Katia Ledoux (born 18 July 1990) is a French mezzo-soprano.

== Life ==
Born in Paris, Ledoux grew up in Vienna, Austria, and took violin lessons before beginning to sing at the age of six, joining the Schubert Sängerknaben. At the age of sixteen, she entered the preparatory class of the University of Music and Performing Arts Vienna, then left Vienna in 2016 to study with Ulf Bästlein at the University of the Arts in the city of Graz where she made her debut at the Steirischer Herbst contemporary music festival as well as the University of Music and Performing Arts Vienna Graz Opera.

For the 2019/20 season, as well as 2020/21, she was part of the International Opera Studio of the Zürich Opera House where she performs numerous roles.

== Career ==
Before even finishing her studies, Ledoux made her debut at the Dutch National Opera in 2019 as Genevieve in Pelléas et Mélisande directed by Olivier Py with the Royal Concertgebouw Orchestra conducted by Stéphane Denève.
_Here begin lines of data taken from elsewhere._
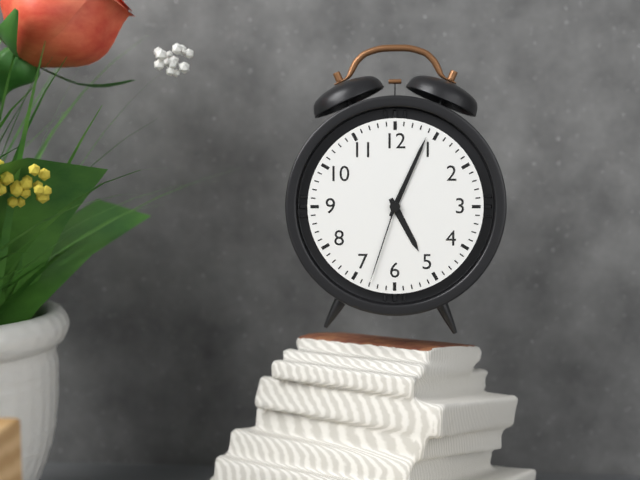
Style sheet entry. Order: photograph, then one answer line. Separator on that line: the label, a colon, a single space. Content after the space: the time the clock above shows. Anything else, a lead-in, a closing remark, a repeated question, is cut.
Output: 5:04:33
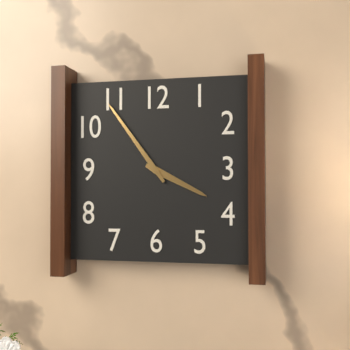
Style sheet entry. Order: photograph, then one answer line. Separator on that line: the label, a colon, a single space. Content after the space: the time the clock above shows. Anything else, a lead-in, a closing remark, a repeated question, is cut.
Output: 3:54
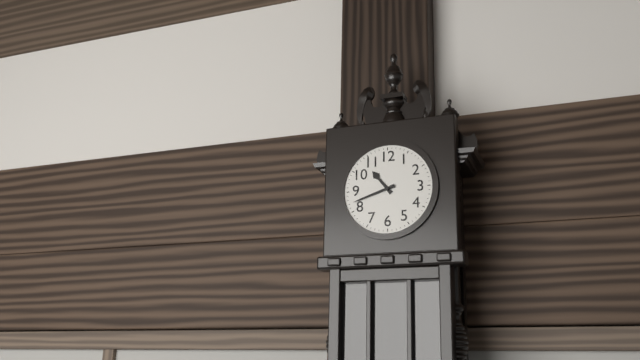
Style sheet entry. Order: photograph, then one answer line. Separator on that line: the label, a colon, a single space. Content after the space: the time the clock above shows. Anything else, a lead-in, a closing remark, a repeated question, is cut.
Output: 10:42
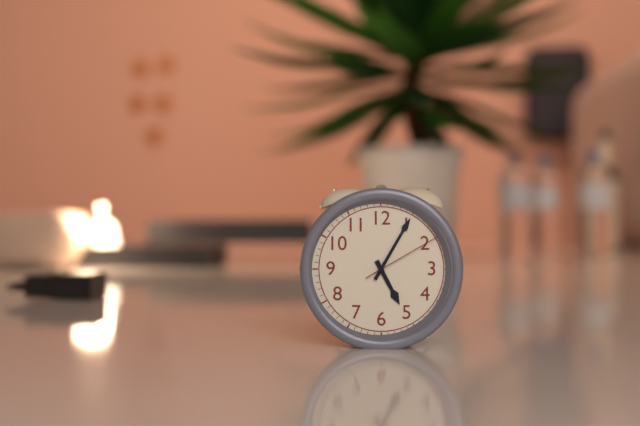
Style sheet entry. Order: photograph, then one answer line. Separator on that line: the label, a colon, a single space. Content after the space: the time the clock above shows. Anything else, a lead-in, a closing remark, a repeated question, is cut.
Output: 5:05:10
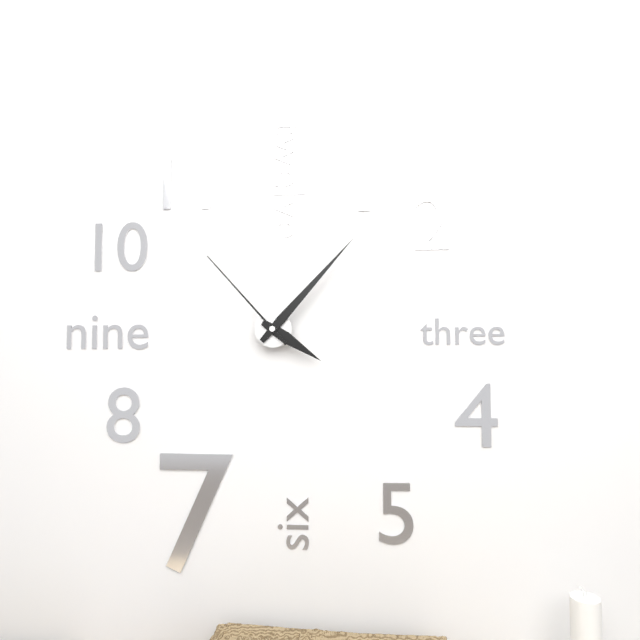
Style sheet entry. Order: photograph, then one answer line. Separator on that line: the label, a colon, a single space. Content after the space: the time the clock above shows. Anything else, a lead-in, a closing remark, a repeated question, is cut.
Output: 4:07:53
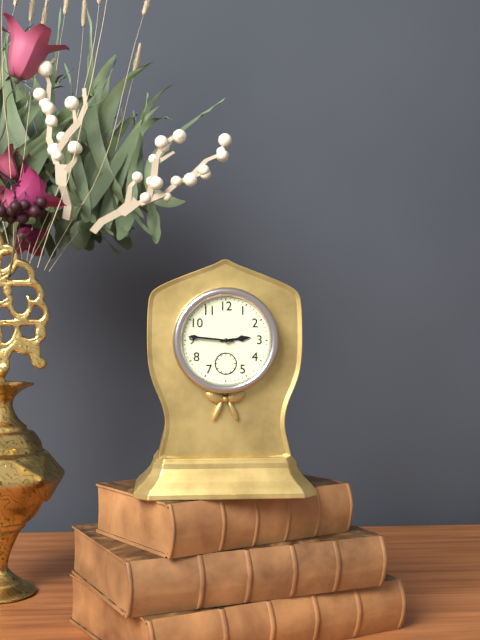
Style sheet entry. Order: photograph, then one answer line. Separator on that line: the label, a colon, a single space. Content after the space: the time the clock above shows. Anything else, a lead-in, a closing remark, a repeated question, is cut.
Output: 2:46
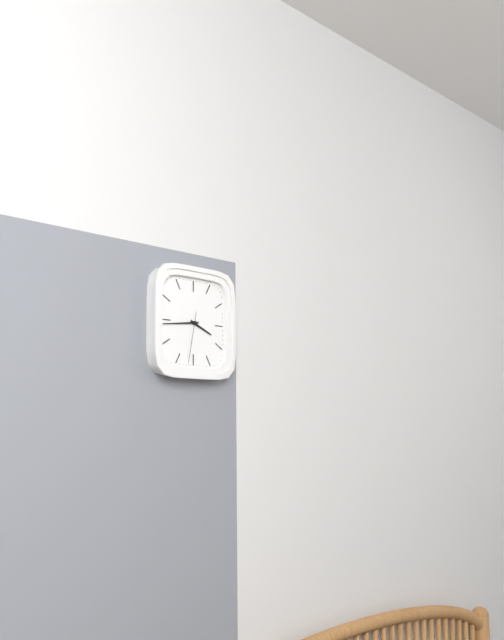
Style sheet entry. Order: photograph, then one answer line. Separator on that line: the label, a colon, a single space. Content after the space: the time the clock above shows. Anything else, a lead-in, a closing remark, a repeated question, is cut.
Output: 3:44:32
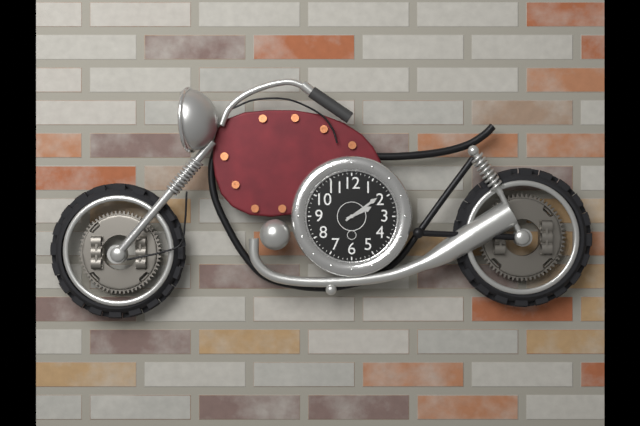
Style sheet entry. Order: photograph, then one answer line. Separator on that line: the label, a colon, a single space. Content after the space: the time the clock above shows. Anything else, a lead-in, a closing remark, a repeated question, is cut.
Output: 2:09
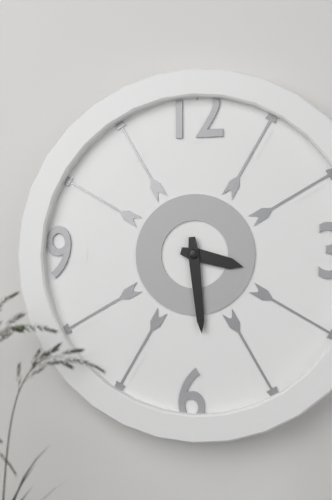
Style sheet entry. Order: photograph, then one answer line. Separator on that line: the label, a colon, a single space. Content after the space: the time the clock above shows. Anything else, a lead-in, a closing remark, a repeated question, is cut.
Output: 3:29
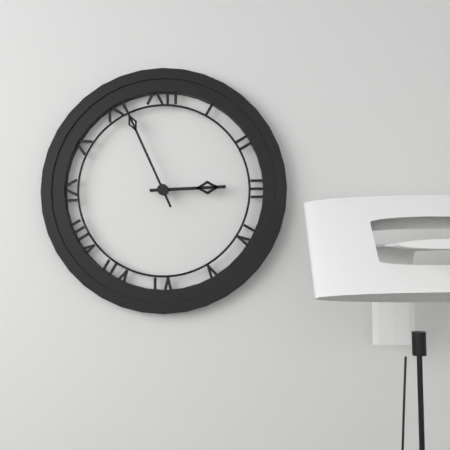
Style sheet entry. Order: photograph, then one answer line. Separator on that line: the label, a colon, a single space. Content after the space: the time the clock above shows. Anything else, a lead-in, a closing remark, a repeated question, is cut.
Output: 2:56
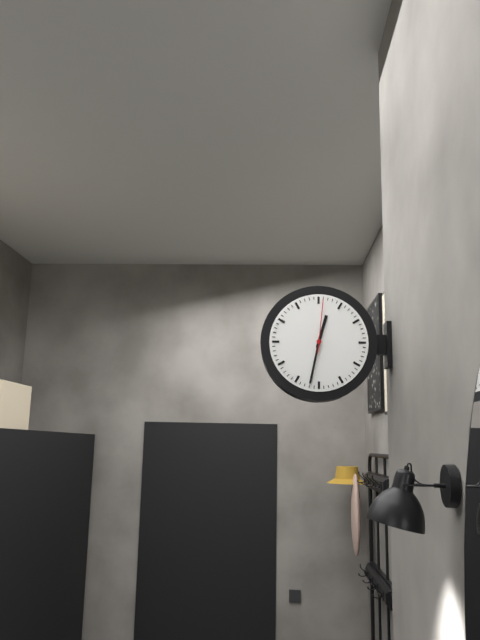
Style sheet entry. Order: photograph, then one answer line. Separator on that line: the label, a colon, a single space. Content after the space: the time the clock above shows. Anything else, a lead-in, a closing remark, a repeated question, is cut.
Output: 12:32:01
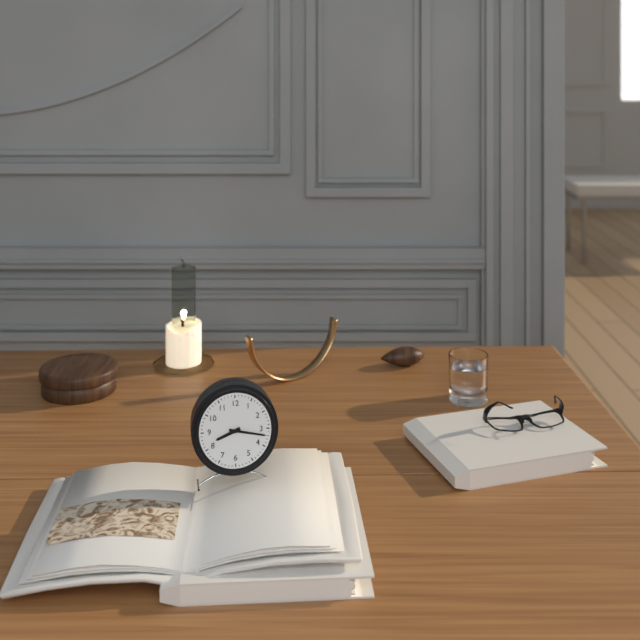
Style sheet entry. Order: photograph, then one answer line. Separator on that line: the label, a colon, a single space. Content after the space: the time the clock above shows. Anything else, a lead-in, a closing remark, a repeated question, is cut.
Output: 8:17
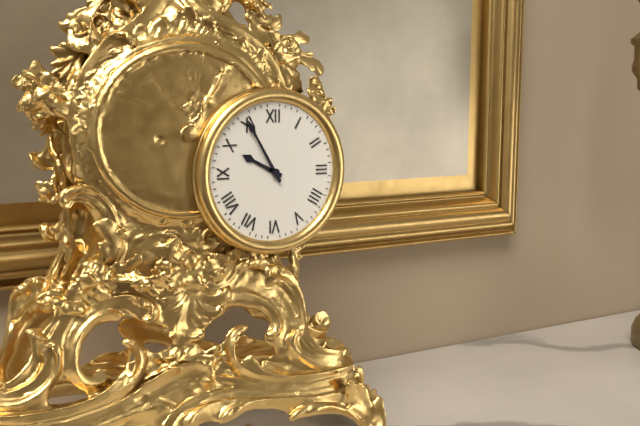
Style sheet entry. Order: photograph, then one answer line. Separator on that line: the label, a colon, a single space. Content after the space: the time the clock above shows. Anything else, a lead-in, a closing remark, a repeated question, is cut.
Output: 9:55
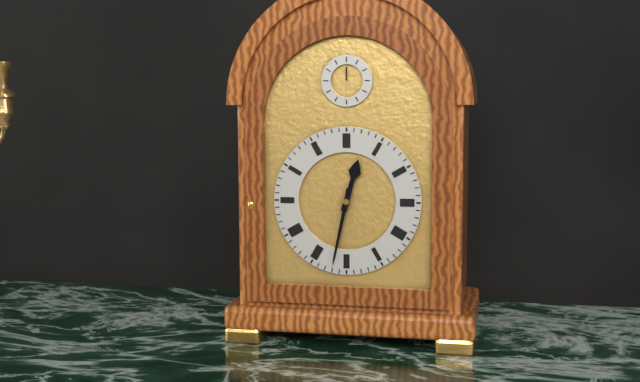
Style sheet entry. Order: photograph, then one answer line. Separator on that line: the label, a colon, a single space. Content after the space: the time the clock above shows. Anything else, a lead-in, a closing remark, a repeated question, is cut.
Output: 12:32
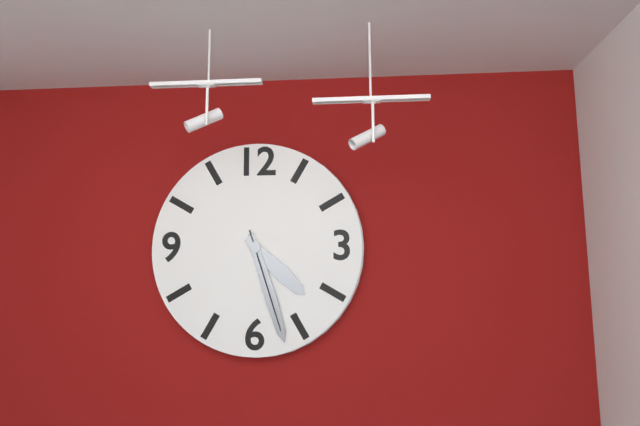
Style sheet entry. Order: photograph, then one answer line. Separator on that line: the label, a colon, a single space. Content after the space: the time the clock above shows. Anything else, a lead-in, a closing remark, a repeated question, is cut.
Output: 4:27:27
She came back to Amsterdam in 2021 for the world premiere of How Anansi freed the stories of the world by Neo Muyanga and in 2022 for another world premiere Eurydice - die liebenden blind by Manfred Trojahn. During the 2020-21 pandemic, the Dutch National Opera recorded and streamed Rossini's full Petite Messe Solenelle with the Netherlands Philharmonic Orchestra in which Ledoux performed the alto solo.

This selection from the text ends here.